Indeed, once the vials and/or cryotubes 2, 20, 200 are placed in said rack, they rest on the flat, conical or otherwise shaped lower face 8 and the hollow face 11 of their respective housings 7. The vials and/or cryotubes 2, 20, 200 are then inclined at an angle α, for example equal to 40°, with respect to the base 3 of the rack 1, 10, 100, 101.

In such a configuration, any spillage or leakage of their contents is prevented.

In addition, the vials and/or cryotubes 2, 20, 200 are located side by side in the same rack 1, 10, 100, 101, without overlapping. It is therefore sufficient to arrange them in such a way that the encoded identification data 15 they contain are all oriented in the direction of the access opening 50 to the internal volume of the rack 1, 10, 100, 101 to enable all of them to be read automatically in a single step, as well as a determination of the positioning data of the vials and/or cryotubes 2, 20, 200 within the rack 1, 10, 100, 101 and a reading of the identification code of the rack 1, 10, 100, 101 present on the recess 16 of the upper edge 5 of the latter. It should be noted that such reading can be carried out by appropriate reading means well known to the skilled person, such as a camera, a light scanner or any other equivalent means, connected to computer processing means also well known to the skilled person.

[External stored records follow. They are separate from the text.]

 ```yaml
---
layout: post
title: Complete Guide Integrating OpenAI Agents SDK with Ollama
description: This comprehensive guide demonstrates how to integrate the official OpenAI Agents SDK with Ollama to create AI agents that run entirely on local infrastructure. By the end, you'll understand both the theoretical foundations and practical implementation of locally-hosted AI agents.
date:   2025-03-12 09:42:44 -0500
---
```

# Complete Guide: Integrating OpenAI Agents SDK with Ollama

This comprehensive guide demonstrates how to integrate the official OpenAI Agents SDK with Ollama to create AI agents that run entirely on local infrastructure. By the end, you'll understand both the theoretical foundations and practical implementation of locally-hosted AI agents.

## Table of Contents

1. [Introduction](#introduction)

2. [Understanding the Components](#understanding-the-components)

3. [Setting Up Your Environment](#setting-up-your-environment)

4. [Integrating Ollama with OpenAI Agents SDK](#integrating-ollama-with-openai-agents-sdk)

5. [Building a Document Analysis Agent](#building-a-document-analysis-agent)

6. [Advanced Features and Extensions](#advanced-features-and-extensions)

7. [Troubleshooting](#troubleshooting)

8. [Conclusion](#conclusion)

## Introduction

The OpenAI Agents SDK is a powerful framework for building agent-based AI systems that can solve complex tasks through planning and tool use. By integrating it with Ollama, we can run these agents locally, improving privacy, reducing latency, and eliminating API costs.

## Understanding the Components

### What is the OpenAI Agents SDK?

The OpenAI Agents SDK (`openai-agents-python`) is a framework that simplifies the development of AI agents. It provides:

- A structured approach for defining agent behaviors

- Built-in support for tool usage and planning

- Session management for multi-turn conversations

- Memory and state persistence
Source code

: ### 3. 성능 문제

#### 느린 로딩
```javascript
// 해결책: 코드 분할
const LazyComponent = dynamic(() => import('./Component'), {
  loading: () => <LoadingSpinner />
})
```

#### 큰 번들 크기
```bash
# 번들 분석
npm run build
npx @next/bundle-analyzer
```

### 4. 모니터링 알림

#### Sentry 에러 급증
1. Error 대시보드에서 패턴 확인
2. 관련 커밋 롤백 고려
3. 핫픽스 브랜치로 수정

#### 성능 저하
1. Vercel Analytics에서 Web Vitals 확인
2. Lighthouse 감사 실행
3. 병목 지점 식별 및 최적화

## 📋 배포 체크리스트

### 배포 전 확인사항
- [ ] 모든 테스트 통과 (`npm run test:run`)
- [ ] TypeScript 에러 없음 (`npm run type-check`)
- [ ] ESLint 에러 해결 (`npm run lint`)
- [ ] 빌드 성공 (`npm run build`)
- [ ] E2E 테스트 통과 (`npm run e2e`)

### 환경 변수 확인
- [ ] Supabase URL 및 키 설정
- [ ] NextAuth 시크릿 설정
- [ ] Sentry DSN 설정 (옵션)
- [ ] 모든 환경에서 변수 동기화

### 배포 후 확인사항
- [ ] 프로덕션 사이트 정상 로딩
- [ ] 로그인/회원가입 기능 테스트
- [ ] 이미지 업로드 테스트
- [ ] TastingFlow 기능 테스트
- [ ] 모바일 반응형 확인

In short, the particular structure of the rack 1, 10, 100, 101 according to the invention has the advantage of giving each vial and/or cryotube contained therein a unique position, reliably detectable with all the automatic reading means currently available to the skilled person. The angle of inclination of the housings 7, between 30° and 50°, ensures that the identification codes of the vials and/or cryotubes cannot be misread, and prevents any loss of biological material due to possible spillage of vials or cryotubes. In addition, the rack according to the invention can be marketed in the form of a range of different sizes, comprising more or fewer housings 7, aligned with one another or staggered from one row to another, whose side wall and base are identical in shape and size for all the housings in the same rack, or differ from one housing to another in the same rack. It also perfectly meets the diverse needs of analysis laboratories for managing vials and/or cryotubes of biological samples.

Claims

1. A rack for biological sample vials and/or cryotubes, comprising: a peripheral wall whose upper edge defines an access opening to the internal volume of the rack,at least one row of housings of axis X extending inside the internal volume, each housing being suitable for a biological sample vial or cryotube, said housings being delimited by a lower face, perpendicular to the axis X, surmounted by a side wall having a hollow face oriented toward the access opening to the internal volume, anda base connected to the peripheral wall,wherein the axis X of said housings an angle α of between 30° and 50° with said base.

2. The rack, according to claim 1, wherein a hollow face of the side wall of said housings has a curved cross-section.

3. The rack, according to claim 1, wherein said housings are bordered by a plurality of wings, of thickness e, extending parallel to the axis X.

4. The rack, according to claim 1, wherein the housings are formed along said at least one row in such a way that their axes X are equidistant.

5. The rack, according to claim 1, further comprising: a plurality of rows of housings, extending parallel to one another and spaced apart by a distance d.

6. The rack, according to claim 1, wherein the housings are formed along the rows so as to be aligned with one another from one row to another.

7. The rack, according to claim 1, wherein the housings are formed along the rows so as to be staggered relative to one another from one row to another.

8. The rack, according to claim 1, wherein the base and/or its peripheral wall comprise means suitable for allowing stacking.

9. The rack, according to claim 8, wherein the stacking means comprise male and female means formed respectively on the upper edge of the peripheral wall and the outer face of its base, or vice versa.

10. The rack, according to claim 1, wherein the upper edge of its peripheral wall has an area suitable for receiving an identification code.